A partir de janeiro de 2013, as Prefeituras, em muitos casos, foram reestruturadas com a chegada de novos gestores, e em outros municípios, estão se mantendo inalterados, em estrutura física, organizacional e funcional, dando continuidade às gestões, anteriormente instaladas. Neste aspecto, surge uma grande interrogação: Os municípios, após o processo eleitoral, terão continuidade de gestão? Os projetos com recursos do governo Federal, de saneamento, habitação, agricultura familiar, entre outros, que se encontram em andamento, serão concluídos? Existe corpo funcional da área tecnológica (engenheiro, arquiteto e outros) que possam dar subsídio técnico para os novos gestores?

Quais os prejuízos para a sociedade, quando as Prefeituras perdem seus funcionários (fruto do processo de terceirização) quando há divergência política no âmbito municipal?

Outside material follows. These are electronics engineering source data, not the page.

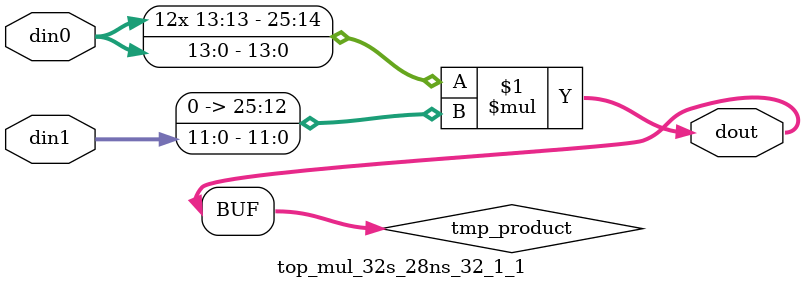
<source format=v>

`timescale 1 ns / 1 ps

  module top_mul_32s_28ns_32_1_1(din0, din1, dout);
parameter ID = 1;
parameter NUM_STAGE = 0;
parameter din0_WIDTH = 14;
parameter din1_WIDTH = 12;
parameter dout_WIDTH = 26;

input [din0_WIDTH - 1 : 0] din0; 
input [din1_WIDTH - 1 : 0] din1; 
output [dout_WIDTH - 1 : 0] dout;

wire signed [dout_WIDTH - 1 : 0] tmp_product;












assign tmp_product = $signed(din0) * $signed({1'b0, din1});









assign dout = tmp_product;







endmodule

</source>
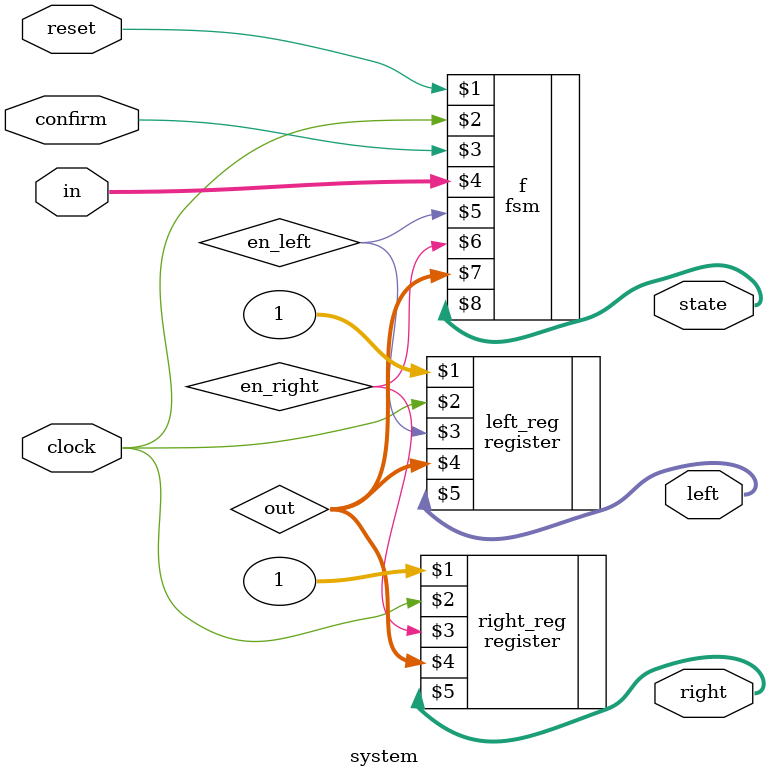
<source format=v>
`timescale 1ns / 1ps
module system(confirm,reset,clock,in,state,left,right);
	input confirm;
	input reset;
	input clock;
	input [3:0]in;
	output [2:0]state;
	output [3:0]left;
	output [3:0]right;
	wire [3:0]out;
	register right_reg(1, clock, en_right, out, right);
	register left_reg(1, clock, en_left, out, left);
	fsm f( reset, clock, confirm, in, en_left, en_right, out, state);
endmodule

</source>
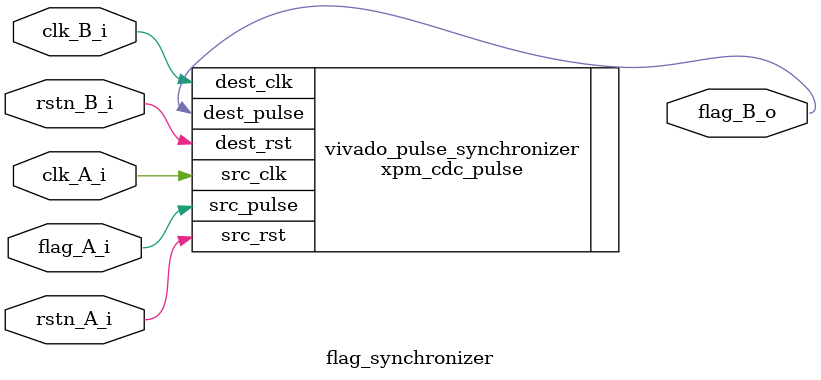
<source format=sv>
`ifndef FLAG_SYNCHRONIZER_SV
    `define FLAG_SYNCHRONIZER_SV

`define _VIVADO_

module flag_synchronizer #(
    /* Number of sync flops */
    parameter FLOP_NUMBER = 3,

    /* Reset value */
    parameter logic [FLOP_NUMBER - 1:0] RESET_VALUE = '0
) (
    /* Global signals */
    input logic clk_A_i,
    input logic rstn_A_i,
    input logic clk_B_i,
    input logic rstn_B_i,

    /* Clock domain A signals */
    input logic flag_A_i,
    output logic flag_B_o
);

    `ifndef _VIVADO_ /* IF VIVADO MACRO IS NOT DEFINED */

    logic flag;

        always_ff @(posedge clk_A_i or negedge rstn_A_i) begin
            if (!rstn_A_i) begin 
                flag <= 1'b0;
            end else begin 
                flag <= flag ^ flag_A_i;
            end 
        end 


    logic [FLOP_NUMBER - 1:0] flag_sync;

        always_ff @(posedge clk_B_i or negedge rstn_B_i) begin
            if (!rstn_B_i) begin 
                flag_sync <= RESET_VALUE;
            end else begin 
                flag_sync <= {flag_sync[FLOP_NUMBER - 2:0], flag};
            end 
        end

    assign flag_B_o = flag_sync[FLOP_NUMBER - 1] ^ flag_sync[FLOP_NUMBER - 2];

    `else /* IF VIVADO MACRO IS DEFINED */

    xpm_cdc_pulse #(
        .DEST_SYNC_FF   ( FLOP_NUMBER ),
        .INIT_SYNC_FF   ( 0           ),
        .REG_OUTPUT     ( 0           ),
        .RST_USED       ( 1           ),
        .SIM_ASSERT_CHK ( 0           )
    ) vivado_pulse_synchronizer (
        .dest_pulse ( flag_B_o ),
        .dest_clk   ( clk_B_i  ),
        .dest_rst   ( rstn_B_i ),
        .src_clk    ( clk_A_i  ),
        .src_pulse  ( flag_A_i ),
        .src_rst    ( rstn_A_i )
    );

    `endif /* _VIVADO_ */

endmodule : flag_synchronizer

`endif 
</source>
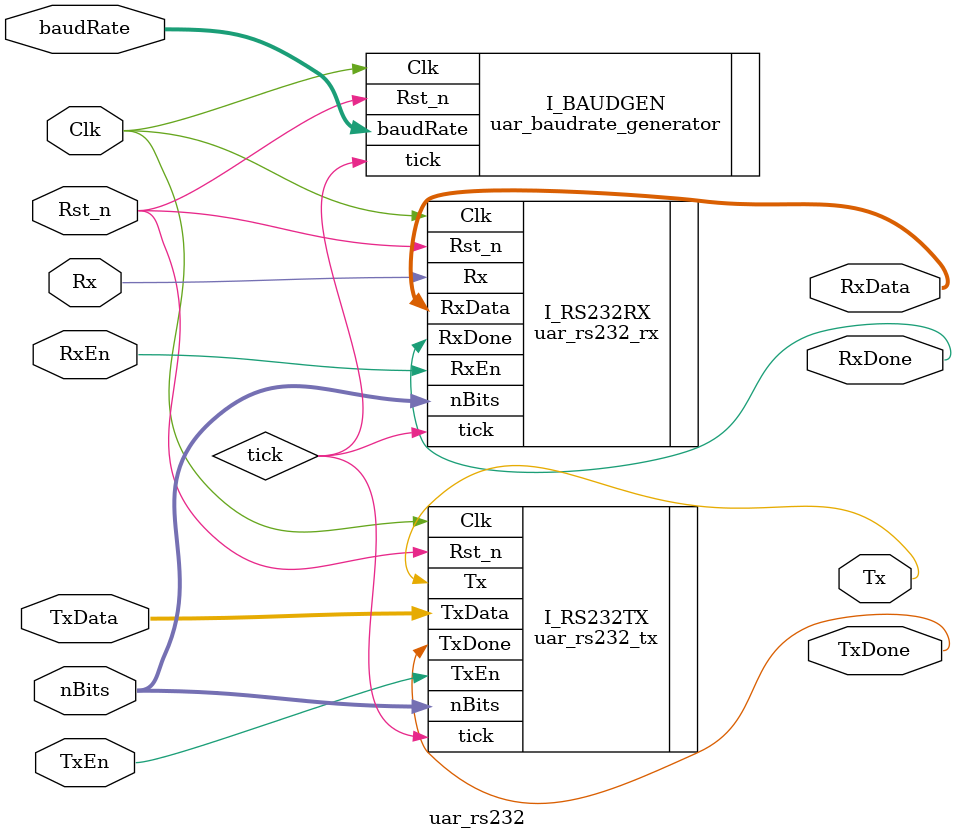
<source format=v>
`timescale 1ns/1ps
 
module uar_rs232(
    Clk                  ,
    Rst_n                ,
    RxEn                 ,
    RxData               ,
    RxDone               ,
    Rx                   ,
    TxEn                 ,
    TxData               ,
    TxDone               ,
    Tx                   ,
    nBits                ,
    baudRate
    );

input           Clk                 ; // Clock
input           Rst_n               ; // Reset

input           RxEn                ; // Enable rx operation. Active high.
output [ 7: 0]  RxData              ; // Received data
output          RxDone              ; // Reception completed. Data is valid.
input           Rx                  ; // RS232 RX line.
input           TxEn                ; // Enable Tx operation. Active high.
input [ 7: 0]   TxData              ; // Data to transmit.
output          TxDone              ; // Trnasmission completed. Data sent.
output          Tx                  ; // RS232 TX line.
input [3:0]     nBits               ;
input [15:0]    baudRate            ;
wire            tick                ; // Baud rate clock

uar_rs232_rx I_RS232RX(
    .Clk(Clk)             ,
    .Rst_n(Rst_n)         ,
    .RxEn(RxEn)           ,
    .RxData(RxData)       ,
    .RxDone(RxDone)       ,
    .Rx(Rx)               ,
    .tick(tick)           ,
    .nBits(nBits)
    );

uar_rs232_tx I_RS232TX(
    .Clk(Clk)             ,
    .Rst_n(Rst_n)         ,
    .TxEn(TxEn)           ,
    .TxData(TxData)       ,
    .TxDone(TxDone)       ,
    .Tx(Tx)               ,
    .tick(tick)           ,
    .nBits(nBits)
    );
    
uar_baudrate_generator I_BAUDGEN(
    .Clk(Clk)              ,
    .Rst_n(Rst_n)          ,
    .tick(tick)            ,
    .baudRate(baudRate)
    );

endmodule
</source>
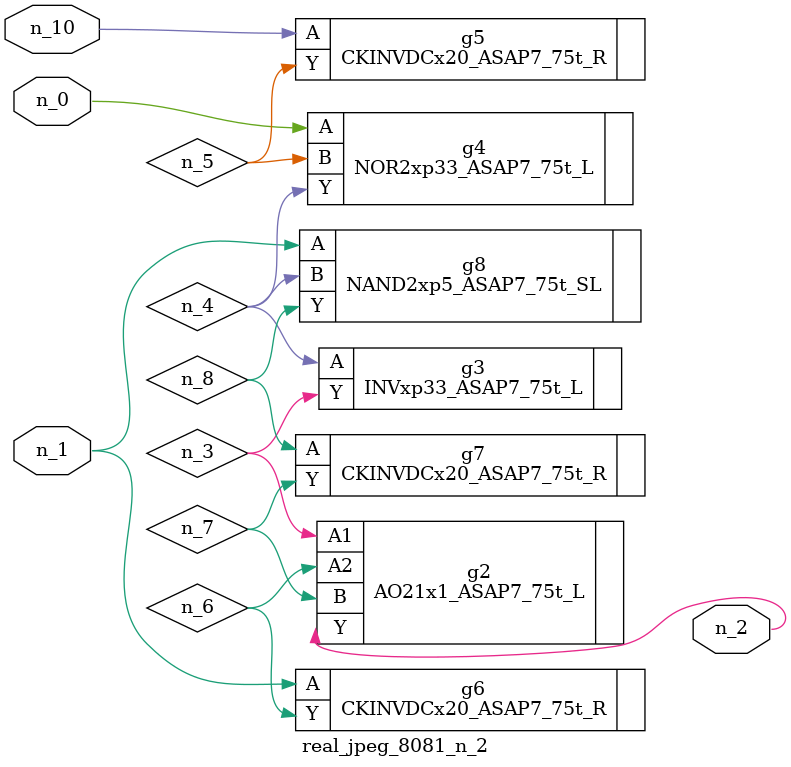
<source format=v>
module real_jpeg_8081_n_2 (n_1, n_10, n_0, n_2);

input n_1;
input n_10;
input n_0;

output n_2;

wire n_5;
wire n_4;
wire n_8;
wire n_6;
wire n_7;
wire n_3;

NOR2xp33_ASAP7_75t_L g4 ( 
.A(n_0),
.B(n_5),
.Y(n_4)
);

CKINVDCx20_ASAP7_75t_R g6 ( 
.A(n_1),
.Y(n_6)
);

NAND2xp5_ASAP7_75t_SL g8 ( 
.A(n_1),
.B(n_4),
.Y(n_8)
);

AO21x1_ASAP7_75t_L g2 ( 
.A1(n_3),
.A2(n_6),
.B(n_7),
.Y(n_2)
);

INVxp33_ASAP7_75t_L g3 ( 
.A(n_4),
.Y(n_3)
);

CKINVDCx20_ASAP7_75t_R g7 ( 
.A(n_8),
.Y(n_7)
);

CKINVDCx20_ASAP7_75t_R g5 ( 
.A(n_10),
.Y(n_5)
);


endmodule
</source>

Com base nestes questionamentos e no conhecimento da situação em que se encontra a maioria dos municípios brasileiros, o Senge-CE com o apoio de diversas entidades nacionais, apresentou na 3ª Conferência Nacional das Cidades, em Brasília, uma proposta de criação de um Programa Nacional de Assistência Técnica em Desenvolvimento Urbano, com equipes multidisciplinares de profissionais (engenheiros, arquitetos, agrônomos, geólogos, geógrafos, advogados e assistentes sociais – com visão em legislação e atividades de desenvolvimento urbano) admitidos por meio de concurso público, para implementação de ações preventivas de acompanhamento, execução e fiscalização em desenvolvimento urbano. Os recursos para o financiamento desse programa deverão vir da União, Estados e Municípios em consonância com a lei de assistência técnica.